Problem to solve:
Exact repetition of the data is the whole task.

====== Records for this task ======

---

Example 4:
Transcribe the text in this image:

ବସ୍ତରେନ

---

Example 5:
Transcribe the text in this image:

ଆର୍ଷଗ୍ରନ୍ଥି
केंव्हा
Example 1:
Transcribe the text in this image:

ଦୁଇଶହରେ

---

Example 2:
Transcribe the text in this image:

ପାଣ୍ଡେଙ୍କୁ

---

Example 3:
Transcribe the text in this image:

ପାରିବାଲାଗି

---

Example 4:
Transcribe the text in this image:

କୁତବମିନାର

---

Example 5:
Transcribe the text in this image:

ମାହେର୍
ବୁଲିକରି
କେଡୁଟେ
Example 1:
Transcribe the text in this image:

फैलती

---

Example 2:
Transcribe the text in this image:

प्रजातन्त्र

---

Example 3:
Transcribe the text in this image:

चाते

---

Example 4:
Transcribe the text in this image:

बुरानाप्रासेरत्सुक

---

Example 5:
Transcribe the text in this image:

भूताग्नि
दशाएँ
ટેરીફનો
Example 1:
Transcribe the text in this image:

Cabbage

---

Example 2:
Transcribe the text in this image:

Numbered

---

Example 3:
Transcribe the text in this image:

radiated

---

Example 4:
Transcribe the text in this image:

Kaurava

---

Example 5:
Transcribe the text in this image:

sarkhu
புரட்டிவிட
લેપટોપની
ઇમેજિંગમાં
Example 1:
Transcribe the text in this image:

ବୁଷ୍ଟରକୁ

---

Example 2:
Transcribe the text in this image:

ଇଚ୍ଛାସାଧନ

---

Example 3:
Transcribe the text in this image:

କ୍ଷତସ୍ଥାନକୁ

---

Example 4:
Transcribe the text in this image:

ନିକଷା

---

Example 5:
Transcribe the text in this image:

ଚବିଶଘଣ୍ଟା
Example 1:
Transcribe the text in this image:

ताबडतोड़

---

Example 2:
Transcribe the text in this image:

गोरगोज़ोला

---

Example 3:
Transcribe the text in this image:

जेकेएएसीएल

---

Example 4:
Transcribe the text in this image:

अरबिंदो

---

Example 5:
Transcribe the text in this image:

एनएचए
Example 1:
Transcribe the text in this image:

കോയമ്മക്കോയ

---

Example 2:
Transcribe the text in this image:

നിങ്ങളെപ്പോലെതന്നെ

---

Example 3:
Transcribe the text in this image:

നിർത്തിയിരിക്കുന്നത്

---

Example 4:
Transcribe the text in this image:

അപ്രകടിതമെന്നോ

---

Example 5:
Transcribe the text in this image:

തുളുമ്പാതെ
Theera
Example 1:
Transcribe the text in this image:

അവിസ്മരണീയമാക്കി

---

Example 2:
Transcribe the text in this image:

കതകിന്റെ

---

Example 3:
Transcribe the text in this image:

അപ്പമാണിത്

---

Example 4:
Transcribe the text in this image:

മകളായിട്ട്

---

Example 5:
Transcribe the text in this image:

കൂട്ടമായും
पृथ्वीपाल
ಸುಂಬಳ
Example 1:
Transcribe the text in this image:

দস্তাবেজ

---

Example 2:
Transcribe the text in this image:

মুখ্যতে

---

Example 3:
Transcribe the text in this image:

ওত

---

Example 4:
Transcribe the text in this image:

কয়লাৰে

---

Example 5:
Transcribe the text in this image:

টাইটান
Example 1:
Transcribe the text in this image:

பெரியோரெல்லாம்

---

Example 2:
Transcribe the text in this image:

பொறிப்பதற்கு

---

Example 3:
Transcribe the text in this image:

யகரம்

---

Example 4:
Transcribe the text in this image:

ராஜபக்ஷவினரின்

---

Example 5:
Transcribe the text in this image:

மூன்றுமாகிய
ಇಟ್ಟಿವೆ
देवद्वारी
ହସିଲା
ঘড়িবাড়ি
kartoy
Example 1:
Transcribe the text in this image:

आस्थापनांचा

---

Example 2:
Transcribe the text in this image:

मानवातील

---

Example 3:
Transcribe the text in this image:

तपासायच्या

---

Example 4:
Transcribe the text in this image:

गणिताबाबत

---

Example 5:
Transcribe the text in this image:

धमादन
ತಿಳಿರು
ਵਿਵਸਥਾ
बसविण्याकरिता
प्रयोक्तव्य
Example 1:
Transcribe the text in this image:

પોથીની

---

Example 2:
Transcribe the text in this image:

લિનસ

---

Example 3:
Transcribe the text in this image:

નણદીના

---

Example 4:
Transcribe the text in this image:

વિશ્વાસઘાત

======

Response:
---

Example 4:
Transcribe the text in this image:

ବସ୍ତରେନ

---

Example 5:
Transcribe the text in this image:

ଆର୍ଷଗ୍ରନ୍ଥି
केंव्हा
Example 1:
Transcribe the text in this image:

ଦୁଇଶହରେ

---

Example 2:
Transcribe the text in this image:

ପାଣ୍ଡେଙ୍କୁ

---

Example 3:
Transcribe the text in this image:

ପାରିବାଲାଗି

---

Example 4:
Transcribe the text in this image:

କୁତବମିନାର

---

Example 5:
Transcribe the text in this image:

ମାହେର୍
ବୁଲିକରି
କେଡୁଟେ
Example 1:
Transcribe the text in this image:

फैलती

---

Example 2:
Transcribe the text in this image:

प्रजातन्त्र

---

Example 3:
Transcribe the text in this image:

चाते

---

Example 4:
Transcribe the text in this image:

बुरानाप्रासेरत्सुक

---

Example 5:
Transcribe the text in this image:

भूताग्नि
दशाएँ
ટેરીફનો
Example 1:
Transcribe the text in this image:

Cabbage

---

Example 2:
Transcribe the text in this image:

Numbered

---

Example 3:
Transcribe the text in this image:

radiated

---

Example 4:
Transcribe the text in this image:

Kaurava

---

Example 5:
Transcribe the text in this image:

sarkhu
புரட்டிவிட
લેપટોપની
ઇમેજિંગમાં
Example 1:
Transcribe the text in this image:

ବୁଷ୍ଟରକୁ

---

Example 2:
Transcribe the text in this image:

ଇଚ୍ଛାସାଧନ

---

Example 3:
Transcribe the text in this image:

କ୍ଷତସ୍ଥାନକୁ

---

Example 4:
Transcribe the text in this image:

ନିକଷା

---

Example 5:
Transcribe the text in this image:

ଚବିଶଘଣ୍ଟା
Example 1:
Transcribe the text in this image:

ताबडतोड़

---

Example 2:
Transcribe the text in this image:

गोरगोज़ोला

---

Example 3:
Transcribe the text in this image:

जेकेएएसीएल

---

Example 4:
Transcribe the text in this image:

अरबिंदो

---

Example 5:
Transcribe the text in this image:

एनएचए
Example 1:
Transcribe the text in this image:

കോയമ്മക്കോയ

---

Example 2:
Transcribe the text in this image:

നിങ്ങളെപ്പോലെതന്നെ

---

Example 3:
Transcribe the text in this image:

നിർത്തിയിരിക്കുന്നത്

---

Example 4:
Transcribe the text in this image:

അപ്രകടിതമെന്നോ

---

Example 5:
Transcribe the text in this image:

തുളുമ്പാതെ
Theera
Example 1:
Transcribe the text in this image:

അവിസ്മരണീയമാക്കി

---

Example 2:
Transcribe the text in this image:

കതകിന്റെ

---

Example 3:
Transcribe the text in this image:

അപ്പമാണിത്

---

Example 4:
Transcribe the text in this image:

മകളായിട്ട്

---

Example 5:
Transcribe the text in this image:

കൂട്ടമായും
पृथ्वीपाल
ಸುಂಬಳ
Example 1:
Transcribe the text in this image:

দস্তাবেজ

---

Example 2:
Transcribe the text in this image:

মুখ্যতে

---

Example 3:
Transcribe the text in this image:

ওত

---

Example 4:
Transcribe the text in this image:

কয়লাৰে

---

Example 5:
Transcribe the text in this image:

টাইটান
Example 1:
Transcribe the text in this image:

பெரியோரெல்லாம்

---

Example 2:
Transcribe the text in this image:

பொறிப்பதற்கு

---

Example 3:
Transcribe the text in this image:

யகரம்

---

Example 4:
Transcribe the text in this image:

ராஜபக்ஷவினரின்

---

Example 5:
Transcribe the text in this image:

மூன்றுமாகிய
ಇಟ್ಟಿವೆ
देवद्वारी
ହସିଲା
ঘড়িবাড়ি
kartoy
Example 1:
Transcribe the text in this image:

आस्थापनांचा

---

Example 2:
Transcribe the text in this image:

मानवातील

---

Example 3:
Transcribe the text in this image:

तपासायच्या

---

Example 4:
Transcribe the text in this image:

गणिताबाबत

---

Example 5:
Transcribe the text in this image:

धमादन
ತಿಳಿರು
ਵਿਵਸਥਾ
बसविण्याकरिता
प्रयोक्तव्य
Example 1:
Transcribe the text in this image:

પોથીની

---

Example 2:
Transcribe the text in this image:

લિનસ

---

Example 3:
Transcribe the text in this image:

નણદીના

---

Example 4:
Transcribe the text in this image:

વિશ્વાસઘાત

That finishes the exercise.